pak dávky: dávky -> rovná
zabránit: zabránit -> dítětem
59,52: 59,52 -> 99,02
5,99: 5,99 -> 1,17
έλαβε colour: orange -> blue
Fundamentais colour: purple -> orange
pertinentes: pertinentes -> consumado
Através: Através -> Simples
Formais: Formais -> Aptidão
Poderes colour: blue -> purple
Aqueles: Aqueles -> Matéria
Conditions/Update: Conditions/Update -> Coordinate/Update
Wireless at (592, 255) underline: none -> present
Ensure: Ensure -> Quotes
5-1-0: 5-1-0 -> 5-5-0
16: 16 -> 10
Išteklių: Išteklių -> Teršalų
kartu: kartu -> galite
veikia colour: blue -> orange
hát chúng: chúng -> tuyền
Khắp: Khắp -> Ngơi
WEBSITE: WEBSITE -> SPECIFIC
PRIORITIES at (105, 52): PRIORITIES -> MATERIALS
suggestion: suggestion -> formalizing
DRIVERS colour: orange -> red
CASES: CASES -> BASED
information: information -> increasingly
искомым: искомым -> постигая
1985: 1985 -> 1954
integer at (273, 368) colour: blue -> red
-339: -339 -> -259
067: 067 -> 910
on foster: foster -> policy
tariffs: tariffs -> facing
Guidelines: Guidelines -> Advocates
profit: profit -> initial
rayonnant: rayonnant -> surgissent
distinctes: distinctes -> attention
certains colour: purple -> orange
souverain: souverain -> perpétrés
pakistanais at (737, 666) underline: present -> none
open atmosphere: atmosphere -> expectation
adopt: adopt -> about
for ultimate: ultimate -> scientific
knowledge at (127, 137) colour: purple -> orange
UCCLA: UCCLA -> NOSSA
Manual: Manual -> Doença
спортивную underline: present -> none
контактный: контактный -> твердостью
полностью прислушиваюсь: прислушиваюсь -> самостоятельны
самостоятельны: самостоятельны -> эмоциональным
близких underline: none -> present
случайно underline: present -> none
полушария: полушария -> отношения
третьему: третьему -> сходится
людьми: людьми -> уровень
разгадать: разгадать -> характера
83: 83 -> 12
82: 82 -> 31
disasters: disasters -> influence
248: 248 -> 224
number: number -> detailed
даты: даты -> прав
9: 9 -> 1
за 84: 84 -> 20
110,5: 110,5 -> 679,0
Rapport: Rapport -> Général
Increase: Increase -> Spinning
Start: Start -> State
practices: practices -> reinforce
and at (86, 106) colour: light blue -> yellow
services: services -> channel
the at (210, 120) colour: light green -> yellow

++++++++

▶ _Task description_: Reproduce all of the lines above word for word, without altering, adding, or leaving out anything.

▶ _Output of the exercise_:
pak dávky: dávky -> rovná
zabránit: zabránit -> dítětem
59,52: 59,52 -> 99,02
5,99: 5,99 -> 1,17
έλαβε colour: orange -> blue
Fundamentais colour: purple -> orange
pertinentes: pertinentes -> consumado
Através: Através -> Simples
Formais: Formais -> Aptidão
Poderes colour: blue -> purple
Aqueles: Aqueles -> Matéria
Conditions/Update: Conditions/Update -> Coordinate/Update
Wireless at (592, 255) underline: none -> present
Ensure: Ensure -> Quotes
5-1-0: 5-1-0 -> 5-5-0
16: 16 -> 10
Išteklių: Išteklių -> Teršalų
kartu: kartu -> galite
veikia colour: blue -> orange
hát chúng: chúng -> tuyền
Khắp: Khắp -> Ngơi
WEBSITE: WEBSITE -> SPECIFIC
PRIORITIES at (105, 52): PRIORITIES -> MATERIALS
suggestion: suggestion -> formalizing
DRIVERS colour: orange -> red
CASES: CASES -> BASED
information: information -> increasingly
искомым: искомым -> постигая
1985: 1985 -> 1954
integer at (273, 368) colour: blue -> red
-339: -339 -> -259
067: 067 -> 910
on foster: foster -> policy
tariffs: tariffs -> facing
Guidelines: Guidelines -> Advocates
profit: profit -> initial
rayonnant: rayonnant -> surgissent
distinctes: distinctes -> attention
certains colour: purple -> orange
souverain: souverain -> perpétrés
pakistanais at (737, 666) underline: present -> none
open atmosphere: atmosphere -> expectation
adopt: adopt -> about
for ultimate: ultimate -> scientific
knowledge at (127, 137) colour: purple -> orange
UCCLA: UCCLA -> NOSSA
Manual: Manual -> Doença
спортивную underline: present -> none
контактный: контактный -> твердостью
полностью прислушиваюсь: прислушиваюсь -> самостоятельны
самостоятельны: самостоятельны -> эмоциональным
близких underline: none -> present
случайно underline: present -> none
полушария: полушария -> отношения
третьему: третьему -> сходится
людьми: людьми -> уровень
разгадать: разгадать -> характера
83: 83 -> 12
82: 82 -> 31
disasters: disasters -> influence
248: 248 -> 224
number: number -> detailed
даты: даты -> прав
9: 9 -> 1
за 84: 84 -> 20
110,5: 110,5 -> 679,0
Rapport: Rapport -> Général
Increase: Increase -> Spinning
Start: Start -> State
practices: practices -> reinforce
and at (86, 106) colour: light blue -> yellow
services: services -> channel
the at (210, 120) colour: light green -> yellow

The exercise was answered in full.